Add Bennett to the influx of talent joining a UNLV team that won 26 games last season, and it's easy to see why preseason expectations for the Rebels may be higher than any year since the Jerry Tarkanian era. UNLV's blend of talent, depth and experience merits a spot in the preseason top 15 — maybe higher — and its frontcourt may be as deep and versatile as any in the nation.

Junior-to-be Mike Moser will have an opportunity to play more minutes at small forward next year after averaging 14.0 points and 10.5 rebounds last season as a power forward.
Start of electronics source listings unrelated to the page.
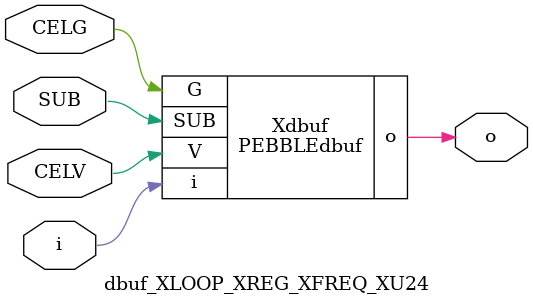
<source format=v>



module PEBBLEdbuf ( o, G, SUB, V, i );

  input V;
  input i;
  input G;
  output o;
  input SUB;
endmodule

//Celera Confidential Do Not Copy dbuf_XLOOP_XREG_XFREQ_XU24
//Celera Confidential Symbol Generator
//Digital Buffer
module dbuf_XLOOP_XREG_XFREQ_XU24 (CELV,CELG,i,o,SUB);
input CELV;
input CELG;
input i;
input SUB;
output o;

//Celera Confidential Do Not Copy dbuf
PEBBLEdbuf Xdbuf(
.V (CELV),
.i (i),
.o (o),
.SUB (SUB),
.G (CELG)
);
//,diesize,PEBBLEdbuf

//Celera Confidential Do Not Copy Module End
//Celera Schematic Generator
endmodule

</source>
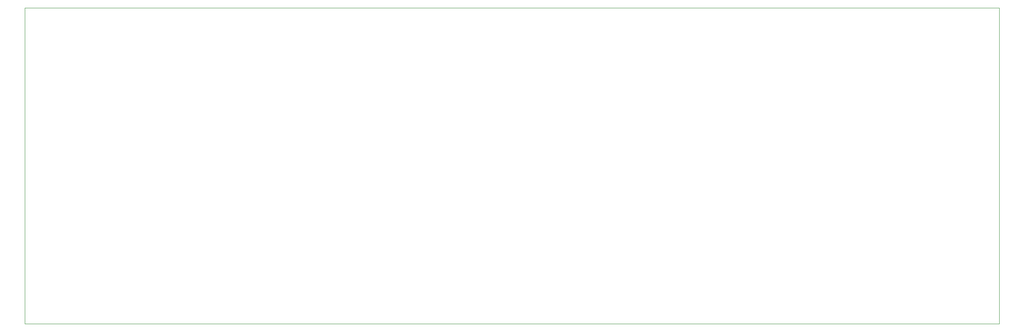
<source format=gm1>
G04 #@! TF.FileFunction,Profile,NP*
%FSLAX46Y46*%
G04 Gerber Fmt 4.6, Leading zero omitted, Abs format (unit mm)*
G04 Created by KiCad (PCBNEW 4.0.0-rc1-stable) date 10/14/2015 5:21:08 AM*
%MOMM*%
G01*
G04 APERTURE LIST*
%ADD10C,0.100000*%
G04 APERTURE END LIST*
D10*
X252082500Y-142875000D02*
X252082500Y-78105000D01*
X52387500Y-142875000D02*
X52387500Y-78105000D01*
X52387500Y-142875000D02*
X252082500Y-142875000D01*
X252082500Y-78105000D02*
X52387500Y-78105000D01*
M02*

</source>
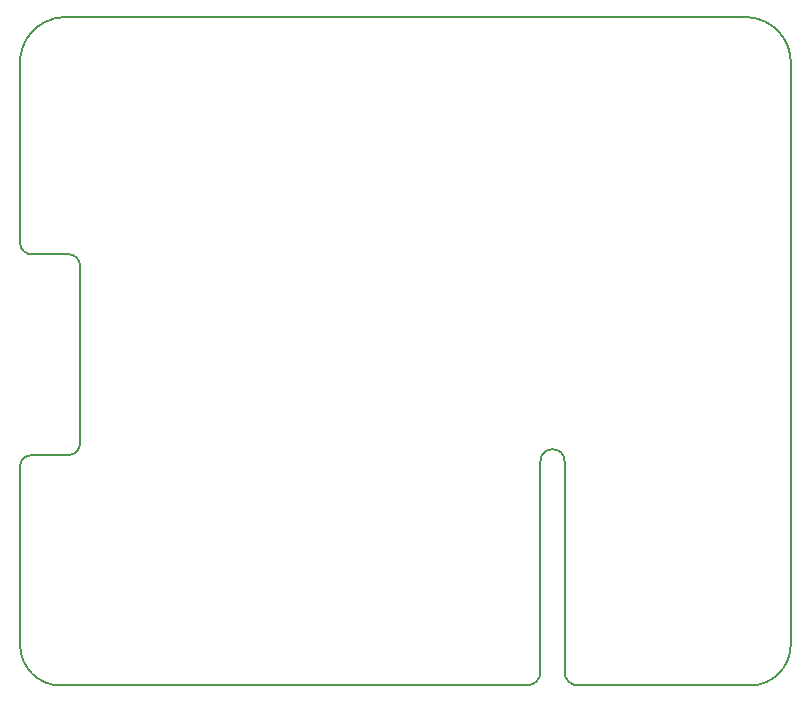
<source format=gbr>
G04 Layer_Color=8388736*
%FSLAX44Y44*%
%MOMM*%
%TF.FileFunction,Other,Mechanical_2*%
%TF.Part,Single*%
G01*
G75*
%TA.AperFunction,NonConductor*%
%ADD53C,0.1270*%
D53*
X252730Y647700D02*
G03*
X262890Y638810I9525J635D01*
G01*
X303530Y628650D02*
G03*
X293370Y638810I-10160J0D01*
G01*
Y468630D02*
G03*
X303530Y478790I0J10160D01*
G01*
X262890Y468630D02*
G03*
X252730Y459740I-635J-9525D01*
G01*
X252754Y308081D02*
G03*
X287213Y273622I34459J0D01*
G01*
X682491Y273692D02*
G03*
X693349Y285821I-635J11493D01*
G01*
X713740Y285750D02*
G03*
X724598Y273622I11493J-635D01*
G01*
X870788D02*
G03*
X905248Y308081I0J34459D01*
G01*
X713811Y463479D02*
G03*
X693349Y463479I-10231J0D01*
G01*
X905271Y799000D02*
G03*
X869000Y839470I-38370J2100D01*
G01*
X289001D02*
G03*
X252730Y799000I2100J-38370D01*
G01*
X252730Y647700D02*
Y799000D01*
Y308105D02*
Y459740D01*
X303530Y478790D02*
Y628650D01*
X262890Y638810D02*
X293370D01*
X262890Y468630D02*
X293370D01*
X286378Y273692D02*
X682491D01*
X724598Y273622D02*
X870788D01*
X713740Y285750D02*
Y463409D01*
X693349Y285821D02*
Y463479D01*
X905271Y308081D02*
Y799000D01*
X289001Y839470D02*
X869000D01*
%TF.MD5,b62ddcac105c6b43d5cac1443a8d449d*%
M02*

</source>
Bennett will probably fill the hole at power forward, though he too can play both forward positions. And Pittsburgh transfer Khem Birch will likely usurp Carlos Lopez as the starting center once he becomes eligible in mid-December, giving the Rebels an intimidating shot blocker and another formidable rebounder.

There are more questions about UNLV's backcourt, but it's hardly a weakness.

Anthony Marshall is a slasher and a gifted finisher at the rim who must improve his outside shot and show he can run the offense at point guard for the first time. USC transfer Bryce Jones is the early favorite to replace Marshall at shooting guard after often looking like the Rebels' best guard while playing for the scout team last year. And defensive stopper Justin Hawkins and sweet-shooting incoming freshman Kaitin Reinhardt each will be part of the rotation and have a chance to crack the starting lineup.

That's as talented a roster as UNLV has fielded in about two decades, yet it's a testament to the strength of the upper half of the Mountain West that the Rebels are hardly a clear-cut favorite. San Diego State belongs in the discussion as well thanks to the return of the four guards who led them to the NCAA tournament last season and the arrival of a handful of transfers and recruits to fortify the frontcourt.

Even beyond the Rebels and Aztecs, there are other contenders. New Mexico has its own potent backcourt in Kendall Williams, Tony Snell, Demetrius Walker and Hugh Greenwood, though the loss of Drew Gordon leaves a hole in the paint. And new Colorado  State coach Larry Eustachy inherits the core of last year's guard-oriented NCAA tournament team.

Still, UNLV will have as much or more talent than any of those teams, especially now that the Rebels have Bennett in the fold.

Second-year coach Dave Rice sold Bennett on the chance to thrive in a free-flowing, up-tempo system. It also didn't hurt that close friend and fellow Canadian Birch transferred to the Rebels last December and immediately began urging Bennett to join him.

While UNLV enjoyed consistent success under former coach Lon Kruger, the Rebels rarely won recruiting battles with the likes of Kentucky, Florida, Washington and Oregon for top players like Bennett.

That they're doing it under Rice suggests the program may be on the ascent once again.